The target of the education cuts are 11 grants administered through the Education Programs—Other (EPO) section of the provincial funding envelope and is separate from the general operating fund. The EPO fund tallies in at some $400 million across the province’s 27 school boards, but not all school boards implement the same programs or access the same amount of funding.

On Friday, the province sent a memo to school boards that read: “Despite only accounting for less than one percent of school board funding, this fund has a long track record of wasteful spending, overspending and millions of dollars of unfunded commitments. We have performed a thorough review of the EPO fund to ensure that it better aligns with the needs and priorities of Ontario parents, teachers and students while respecting taxpayer dollars.” The memo did not specify how the spending had been wasteful or overspent.

The Ontario government has also slashed base funding to the Ontario Arts Council (OAC) by $5 million, as well as half of the $5 million allocated to the Indigenous Culture Fund. The cuts have been called an attack on reconciliation by Indigenous artists and art organizations across the province.
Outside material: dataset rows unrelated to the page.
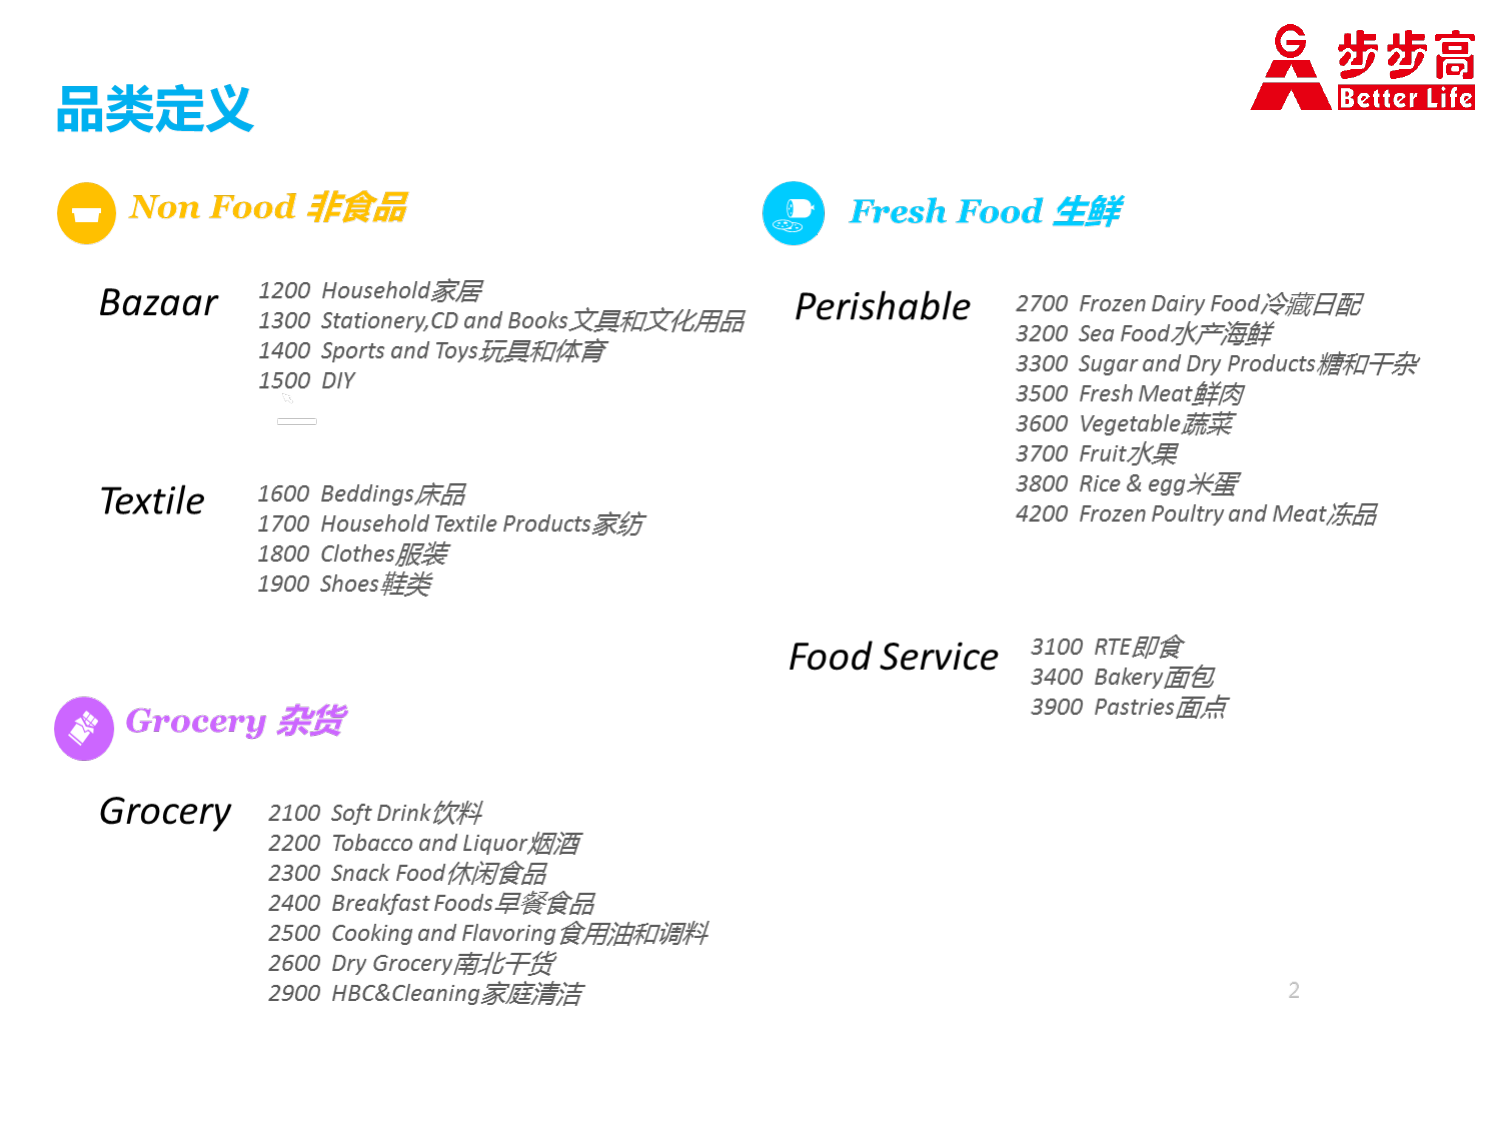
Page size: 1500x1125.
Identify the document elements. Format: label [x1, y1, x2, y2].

picture [24, 24, 1500, 1048]
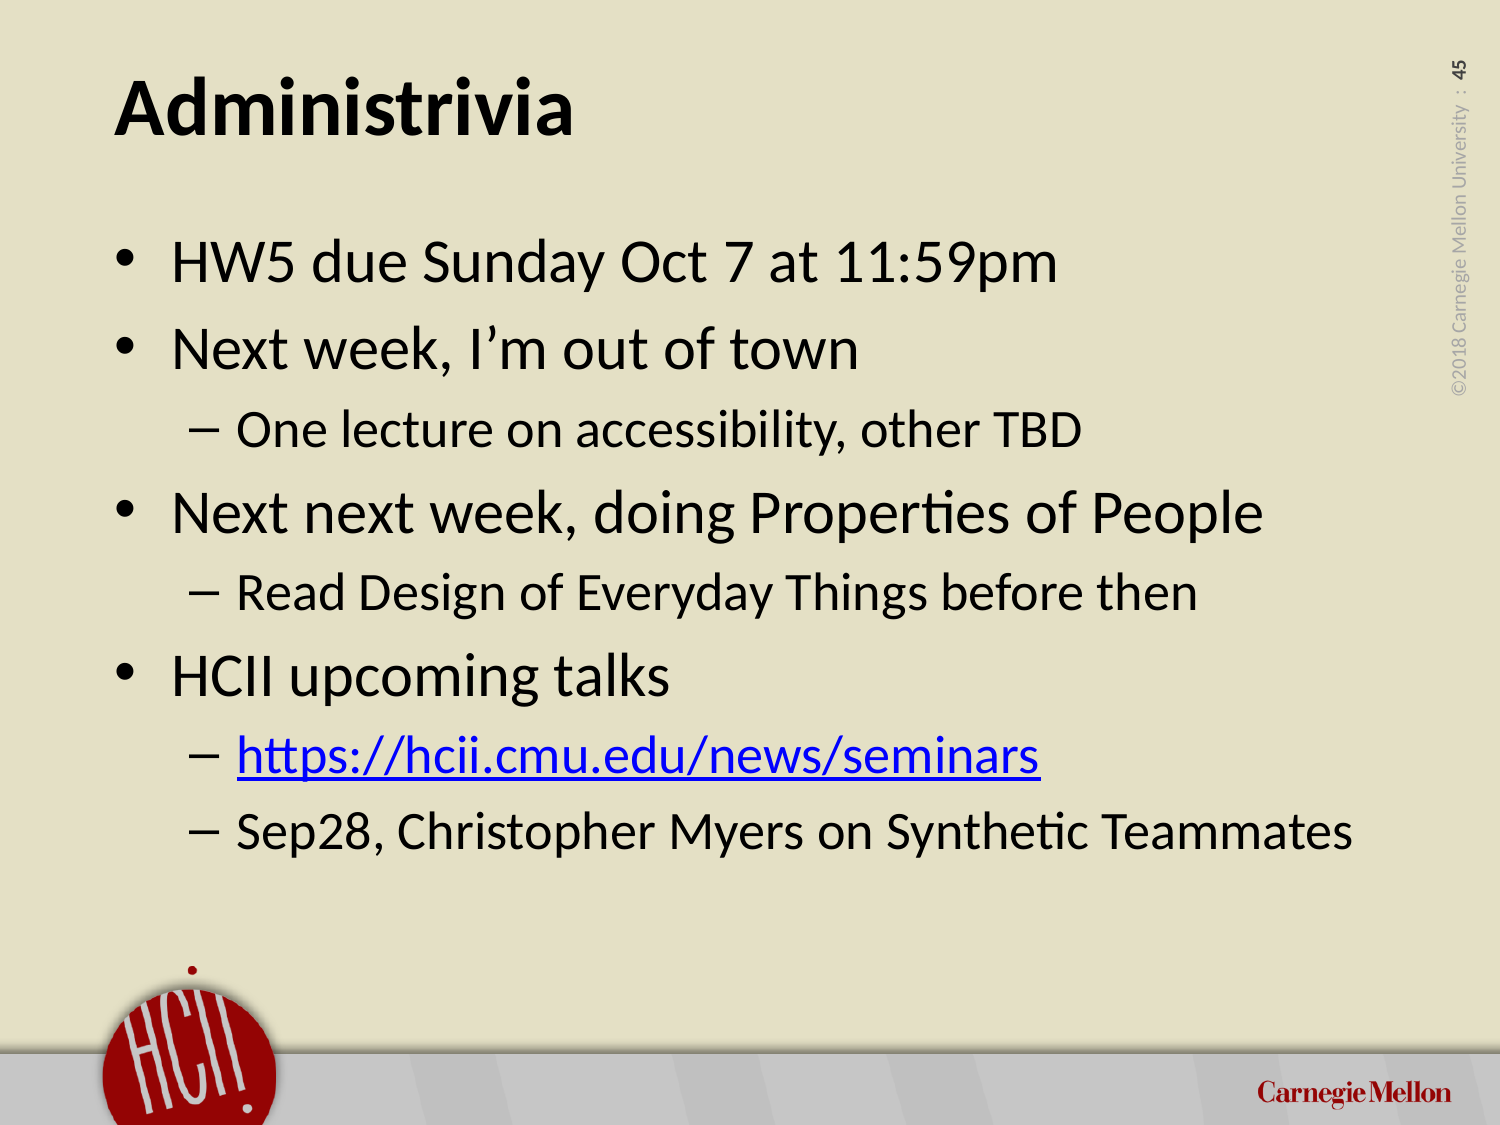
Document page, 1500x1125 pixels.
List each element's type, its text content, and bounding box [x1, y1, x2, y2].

picture [0, 0, 1500, 1125]
list HW5 due Sunday Oct 7 at 11:59pm Next week, I’m out of town One lecture on accessibility, other TBD Next next week, doing Properties of People Read Design of Everyday Things before then HCII upcoming talks https://hcii.cmu.edu/news/seminars Sep28, Christopher Myers on Synthetic Teammates [99, 212, 1425, 955]
title Administrivia [99, 45, 1425, 212]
Anishinabek Nation Lake Huron Region Chair and Nipissing First Nation Chief Scott McLeod said he is disappointed following the news that the Government of Ontario will be making funding cuts to the Ontario Arts Council and to the Indigenous Culture Fund.

“The fund existed to extend beyond simply ‘the arts’,” noted Chief McLeod. “It was intended to support youth and elders and provide programs to revitalize culture and language. The Indigenous Culture Fund could have been essential for allowing Indigenous communities to take an active role in repairing the losses incurred due to the legacy of Residential Schools.”
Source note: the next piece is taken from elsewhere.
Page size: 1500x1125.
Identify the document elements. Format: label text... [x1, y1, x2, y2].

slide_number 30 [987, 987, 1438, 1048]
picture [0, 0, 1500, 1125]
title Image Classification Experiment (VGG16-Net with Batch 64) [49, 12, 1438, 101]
“This is really of some concern,” admitted Ojibwe Cultural Foundation Executive Director Anong Beam.

The OAC, which also provides grants and services to Ontario-based artists and arts organizations, will see its base funding for 2018-19 drop from $69.9 million to the 2017-18 level of $64.9 million.
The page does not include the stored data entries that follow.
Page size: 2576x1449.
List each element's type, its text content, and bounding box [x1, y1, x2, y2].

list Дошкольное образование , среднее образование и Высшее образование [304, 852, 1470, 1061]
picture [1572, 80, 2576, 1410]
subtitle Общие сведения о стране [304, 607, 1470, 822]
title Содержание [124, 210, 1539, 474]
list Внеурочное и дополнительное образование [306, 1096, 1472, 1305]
Ontario NDP culture critic Jill Andrew said in a tweet that “The government’s cut of $2.25 million to the Indigenous Culture Fund at the Ontario Arts Council is a disturbing step back from the TRC’s Calls to Action. This and the $5 million cut to @ONArtsCouncil’s base funding is an alarming attack on arts and culture.” The ICF had been set up by the previous Liberal government with a $5 million annual budget to address issues arising from the Truth and Reconciliation Committee.

The move, which the province has characterized as “a review,” comes five months after the Progressive Conservative government cancelled sessions to update the Ontario school curriculum with Indigenous content. Both the curriculum update and the ICF were responses to the Truth and Reconciliation Commission of Canada (TRC).

In another announced set of cuts, the province will be completely defunding the Ontario College of Midwifes in a move the organization calls “disappointing.”

“Midwives really do shoulder a proportionally higher burden of professional fees through our regulatory college to begin with,” said Elizabeth Brandeis, Association of Ontario Midwives (AOM) president on Friday. “So this cut of government support really does put that extra burden on midwives.”

Midwives work in about 100 communities across the province and deliver about 15 percent of babies born in Ontario, according to the AOM, but the association notes that there is already far greater demand for services than the province’s 956 registered midwives can provide. “We know upward of 25 to 40 percent of people who want to have a midwife can’t currently access a midwife,” said Ms. Brandeis.

The Ontario College of Midwifes has been receiving government funding for 25 years.